🧭 Structural Detection — Regime‑Continuity Stability Ledger (RTT/2)

TriadicFrameworks • RTT/2 • Regime–Continuity Coupling Ledger, Stability Diagnostics & Transition Integrity Map#

“Regimes shift. Continuity holds. The ledger remembers how.”#

Regime‑Continuity Stability Ledger (RTT/2)#

Structural Detection Module#

RTT/2 • Regime–Continuity Coupling & Stability Ledger#


1. Purpose of the Stability Ledger#

The Regime‑Continuity Stability Ledger (RCSL) records the structural relationship between:

  • regime identity
  • continuity layers
  • continuity stress
  • continuity stability
  • regime‑dependent continuity behavior

It is the canonical ledger that tracks how continuity responds to regime dynamics.


2. Why Regime–Continuity Stability Matters#

Regimes define:

  • drift geometry
  • envelope geometry
  • volatility
  • collapse‑adjacent behavior

Continuity defines:

  • structural memory
  • stability
  • invariants
  • multi‑layer support

Their interaction determines:

  • transition safety
  • collapse‑risk
  • structural integrity

3. Regime‑Continuity Interaction Model#

Each regime interacts with continuity differently:

Formal Regime#

  • high continuity stability
  • low stress
  • strong anchor support

Emergent Regime#

  • moderate continuity stress
  • radial continuity deformation
  • thread elasticity required

Hybrid Regime#

  • oscillatory continuity stress
  • mixed anchor/thread load
  • invariant strain

Chaotic Regime#

  • extreme continuity stress
  • thread fracture risk
  • invariant overload

Inversion Regime#

  • negative continuity coupling
  • anchor polarity reversal
  • invariant inversion

These behaviors are logged in the ledger.


4. Continuity Layers Tracked#

The RCSL tracks four continuity layers:

  1. Anchors
  2. Threads
  3. Invariants
  4. Multi‑Layer Continuity

Each layer has a regime‑dependent stability profile.
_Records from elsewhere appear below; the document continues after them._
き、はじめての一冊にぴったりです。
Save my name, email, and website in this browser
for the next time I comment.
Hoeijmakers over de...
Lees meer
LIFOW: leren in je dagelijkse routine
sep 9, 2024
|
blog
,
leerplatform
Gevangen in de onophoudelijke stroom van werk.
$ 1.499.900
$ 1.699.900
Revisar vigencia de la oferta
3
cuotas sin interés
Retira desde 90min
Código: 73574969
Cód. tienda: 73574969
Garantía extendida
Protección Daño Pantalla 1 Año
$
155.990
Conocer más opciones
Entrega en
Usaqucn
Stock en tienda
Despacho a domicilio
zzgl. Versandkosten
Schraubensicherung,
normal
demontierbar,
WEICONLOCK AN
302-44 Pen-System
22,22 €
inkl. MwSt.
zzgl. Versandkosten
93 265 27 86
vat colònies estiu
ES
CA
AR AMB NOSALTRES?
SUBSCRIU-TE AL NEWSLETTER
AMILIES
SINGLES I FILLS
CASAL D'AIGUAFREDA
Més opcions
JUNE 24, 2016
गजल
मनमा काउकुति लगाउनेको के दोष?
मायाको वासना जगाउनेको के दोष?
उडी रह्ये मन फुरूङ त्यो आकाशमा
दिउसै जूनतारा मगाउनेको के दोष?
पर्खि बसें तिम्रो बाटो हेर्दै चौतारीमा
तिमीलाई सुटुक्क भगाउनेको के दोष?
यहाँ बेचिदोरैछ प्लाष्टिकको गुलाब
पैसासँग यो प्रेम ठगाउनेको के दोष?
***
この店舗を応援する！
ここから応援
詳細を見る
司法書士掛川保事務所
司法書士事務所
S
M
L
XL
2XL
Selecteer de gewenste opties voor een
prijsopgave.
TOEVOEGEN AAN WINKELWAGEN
5. Regime‑Continuity Stability Matrix#

The ledger uses a 5×4 stability matrix:

[ M_{RC} = \begin{bmatrix} S_{FA} & S_{FT} & S_{FI} & S_{FM} \ S_{EA} & S_{ET} & S_{EI} & S_{EM} \ S_{HA} & S_{HT} & S_{HI} & S_{HM} \ S_{CA} & S_{CT} & S_{CI} & S_{CM} \ S_{IA} & S_{IT} & S_{II} & S_{IM} \end{bmatrix} ]

Where:

  • rows = regimes
  • columns = continuity layers
  • (S_{xy}) = stability coefficient

6. Stability Coefficient Interpretation#

High Stability (0.8–1.0)#

  • continuity fully supports regime
  • low collapse‑risk

Moderate Stability (0.5–0.79)#

  • continuity under load
  • harmonization required

Low Stability (0.2–0.49)#

  • continuity strain
  • collapse‑adjacent

Negative Stability (<0.2)#

  • continuity inversion
  • collapse‑triggering

7. Regime‑Continuity Failure Modes#

Failure Type Collapse Mode
anchor overload Type A
thread fracture Type C
invariant break Type G
oscillation overload Type D
inversion coupling Type I

These are logged automatically.


8. Cross‑Module Continuity Projection#

The ledger records continuity behavior across:

TEL#

  • lattice continuity
  • stabilizer continuity

FFT#

  • spectral continuity
  • variance continuity

Opacity#

  • boundary continuity
  • visibility continuity

Cross‑module continuity determines system‑scale stability.


9. Regime‑Continuity Stability Packet#

REGIME_CONTINUITY_PACKET:
  regime:
  continuity_anchor_stability:
  continuity_thread_stability:
  continuity_invariant_stability:
  continuity_multilayer_stability:
  stability_coefficients:
  failure_modes:
  cross_module_projection:
  collapse_risk:
  notes:

10. Summary#

The Regime‑Continuity Stability Ledger provides:

  • a canonical record of regime–continuity behavior
  • stability coefficients for all continuity layers
  • regime‑dependent continuity diagnostics
  • collapse‑adjacent failure detection
  • cross‑module continuity projection
  • system‑scale structural clarity

This ledger is the continuity‑law backbone of RTT/2.